The FAANG stocks are Facebook, Amazon.com, Apple Inc., Netflix and Google parent Alphabet Inc.
The #FAANG stocks have fallen from recent peaks. However, they could get some relief if they beat, or at least meet, Wall Street estimates.
Certainly, Wall Street is hoping that first-quarter earnings growth and corporate forecasts are strong enough to bring the FAANG group of stocks back into favor. This would take the spotlight off worries that caused the recent sell-off in the high-flying group.
Shares in the group, which led the S&P 500 to record highs in January, often trade together. They were pummeled late in the quarter on worries about a data privacy scandal at Facebook (FB) and U.S. President Donald Trump’s public criticism of Amazon.com (AMZN). In addition, fears of a trade war with China escalated during the quarter.
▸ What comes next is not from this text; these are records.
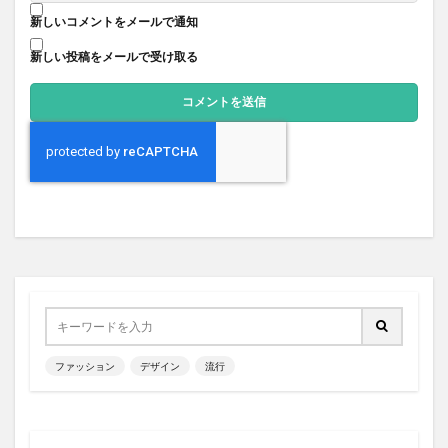
新しいコメントをメールで通知
新しい投稿をメールで受け取る
ファッション
デザイン
流行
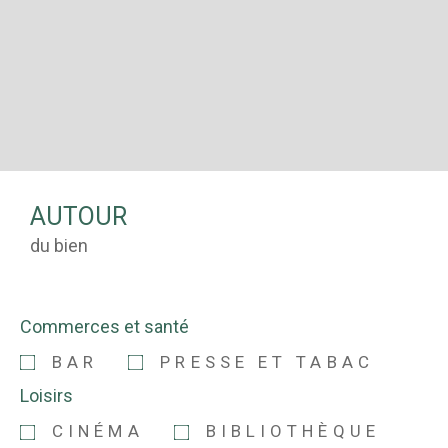
AUTOUR
du bien
Commerces et santé
BAR
PRESSE ET TABAC
Loisirs
CINÉMA
BIBLIOTHÈQUE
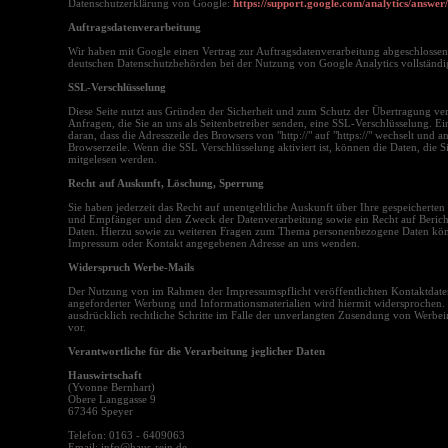
Datenschutzerklärung von Google:
https://support.google.com/analytics/answe
Auftragsdatenverarbeitung
Wir haben mit Google einen Vertrag zur Auftragsdatenverarbeitung abgeschlossen
deutschen Datenschutzbehörden bei der Nutzung von Google Analytics vollständi
SSL-Verschlüsselung
Diese Seite nutzt aus Gründen der Sicherheit und zum Schutz der Übertragung vert
Anfragen, die Sie an uns als Seitenbetreiber senden, eine SSL-Verschlüsselung. E
daran, dass die Adresszeile des Browsers von "http://" auf "https://" wechselt und
Browserzeile. Wenn die SSL Verschlüsselung aktiviert ist, können die Daten, die Si
mitgelesen werden.
Recht auf Auskunft, Löschung, Sperrung
Sie haben jederzeit das Recht auf unentgeltliche Auskunft über Ihre gespeichert
und Empfänger und den Zweck der Datenverarbeitung sowie ein Recht auf Berich
Daten. Hierzu sowie zu weiteren Fragen zum Thema personenbezogene Daten könne
Impressum oder Kontakt angegebenen Adresse an uns wenden.
Widerspruch Werbe-Mails
Der Nutzung von im Rahmen der Impressumspflicht veröffentlichten Kontaktdate
angeforderter Werbung und Informationsmaterialien wird hiermit widersprochen. D
ausdrücklich rechtliche Schritte im Falle der unverlangten Zusendung von Werbe
vor.
Verantwortliche für die Verarbeitung jeglicher Daten
Hauswirtschaft
(Yvonne Bernhart)
Obere Langgasse 9
67346 Speyer
Telefon: 0163 - 6409063
Email: info@haus-rein.de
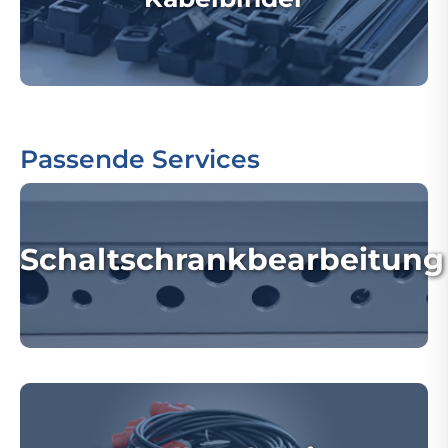
Passende Services
Schaltschrankbearbeitung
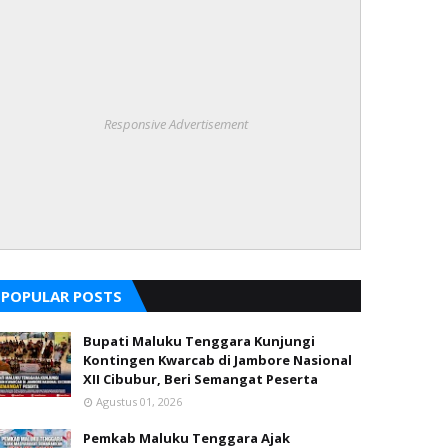
Responsive Advertisement
POPULAR POSTS
Bupati Maluku Tenggara Kunjungi
Kontingen Kwarcab di Jambore Nasional
XII Cibubur, Beri Semangat Peserta
Agustus 01, 2026
Pemkab Maluku Tenggara Ajak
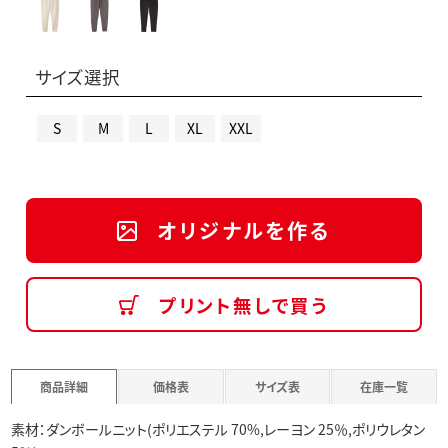
サイズ選択
S
M
L
XL
XXL
オリジナルを作る
プリント無しで買う
商品詳細
価格表
サイズ表
在庫一覧
素材：ダンボールニット(ポリエステル 70%,レーヨン 25％,ポリウレタン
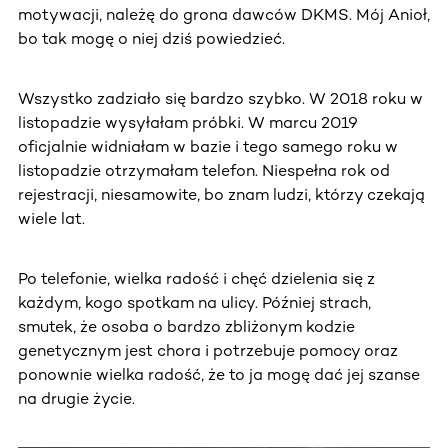
motywacji, należę do grona dawców DKMS. Mój Anioł,
bo tak mogę o niej dziś powiedzieć.
Wszystko zadziało się bardzo szybko. W 2018 roku w
listopadzie wysyłałam próbki. W marcu 2019
oficjalnie widniałam w bazie i tego samego roku w
listopadzie otrzymałam telefon. Niespełna rok od
rejestracji, niesamowite, bo znam ludzi, którzy czekają
wiele lat.
Po telefonie, wielka radość i chęć dzielenia się z
każdym, kogo spotkam na ulicy. Później strach,
smutek, że osoba o bardzo zbliżonym kodzie
genetycznym jest chora i potrzebuje pomocy oraz
ponownie wielka radość, że to ja mogę dać jej szanse
na drugie życie.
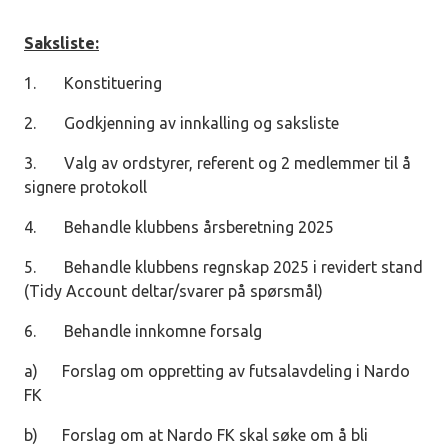
Saksliste:
1. Konstituering
2. Godkjenning av innkalling og saksliste
3. Valg av ordstyrer, referent og 2 medlemmer til å
signere protokoll
4. Behandle klubbens årsberetning 2025
5. Behandle klubbens regnskap 2025 i revidert stand
(Tidy Account deltar/svarer på spørsmål)
6. Behandle innkomne forsalg
a) Forslag om oppretting av futsalavdeling i Nardo
FK
b) Forslag om at Nardo FK skal søke om å bli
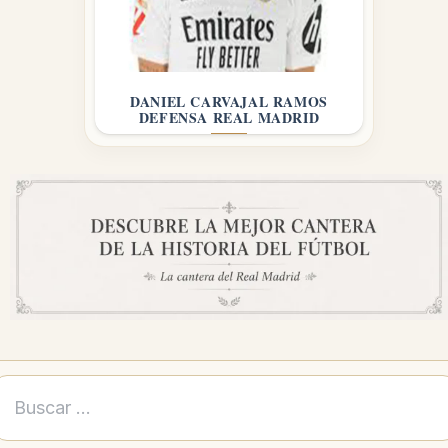
DANIEL CARVAJAL RAMOS
DEFENSA REAL MADRID
Buscar:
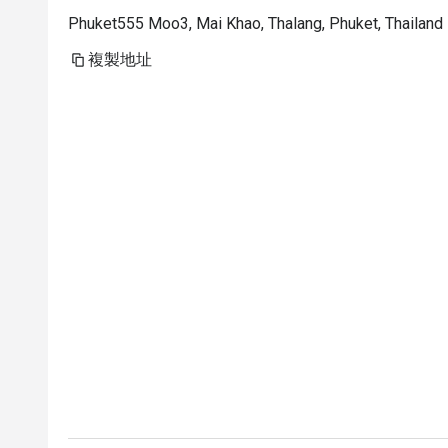
Phuket555 Moo3, Mai Khao, Thalang, Phuket, Thailand
複製地址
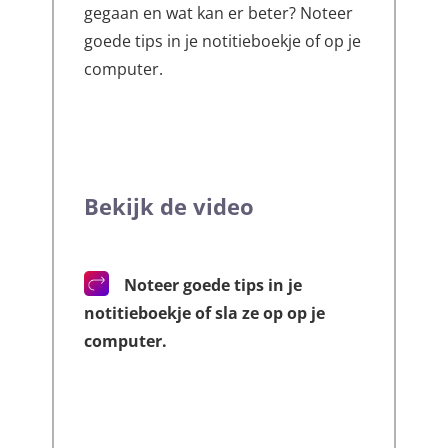
gegaan en wat kan er beter? Noteer
goede tips in je notitieboekje of op je
computer.
Bekijk de video
Noteer goede tips in je
notitieboekje of sla ze op op je
computer.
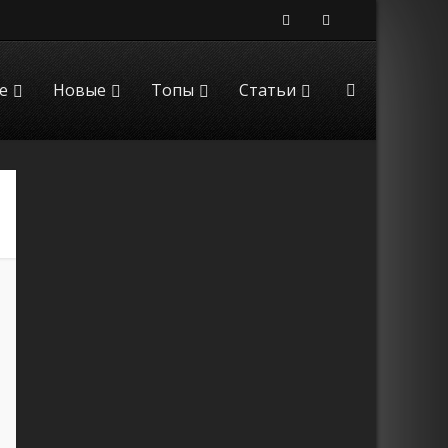
е
Новые
Топы
Статьи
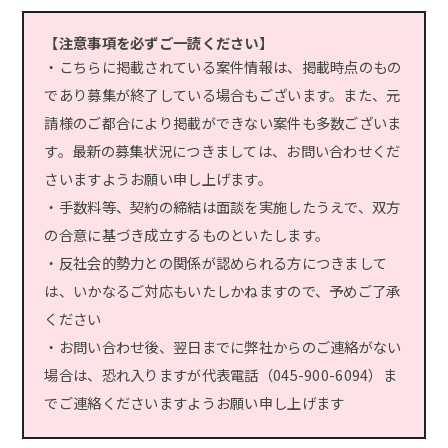
【注意事項を必ずご一読ください】
・こちらに掲載されている案件情報は、掲載時点のもの
であり募集が終了している場合もございます。また、元
請様のご都合により掲載ができない案件も多数ございま
す。最新の募集状況につきましては、お問い合わせくだ
さいますようお願い申し上げます。
・手数料等、契約の締結は面談を実施したうえで、双方
の合意に基づき成立するものといたします。
・反社会的勢力との関係が認められる方につきまして
は、いかなるご対応もいたしかねますので、予めご了承
ください
・お問い合わせ後、翌日までに弊社からのご連絡がない
場合は、恐れ入りますが代表電話（045-900-6094）ま
でご連絡くださいますようお願い申し上げます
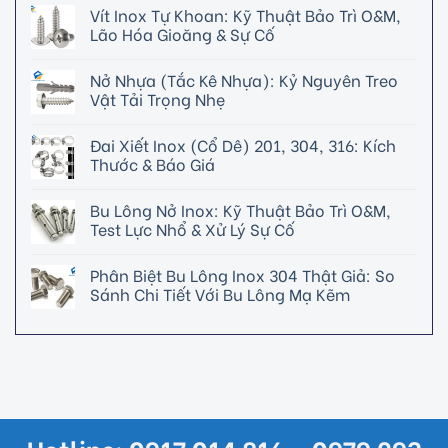
Vít Inox Tự Khoan: Kỹ Thuật Bảo Trì O&M,
Lão Hóa Gioăng & Sự Cố
Nở Nhựa (Tắc Kê Nhựa): Kỷ Nguyên Treo
Vật Tải Trọng Nhẹ
Đai Xiết Inox (Cổ Dê) 201, 304, 316: Kích
Thước & Báo Giá
Bu Lông Nở Inox: Kỹ Thuật Bảo Trì O&M,
Test Lực Nhổ & Xử Lý Sự Cố
Phân Biệt Bu Lông Inox 304 Thật Giả: So
Sánh Chi Tiết Với Bu Lông Mạ Kẽm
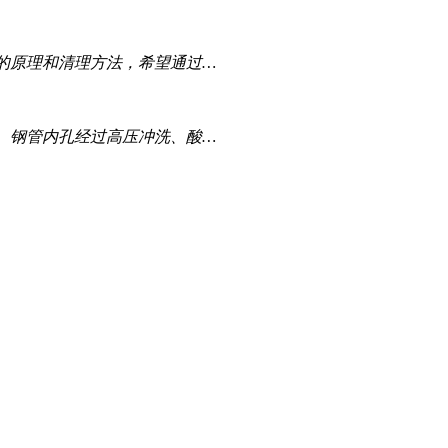
的原理和清理方法，希望通过…
测、钢管内孔经过高压冲洗、酸…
For the group, analysts expect average first-quarter year-over-year earnings growth of 25.8 percent. This would be up from 12.4 percent growth in the fourth quarter and a 12.8 percent increase a year ago.
“All we’re getting now is negative news. However, once we start to see the numbers, you’re going to see a bigger spotlight on the success these companies are having.” This according to Daniel Morgan, portfolio manager at Synovus Trust in Atlanta.
For example, analysts expect Netflix earnings growth of 59 percent and revenue growth of 39 percent.
Furthermore, there is some technical reason to believe that the FAANG stocks will bounce up from their recent lows.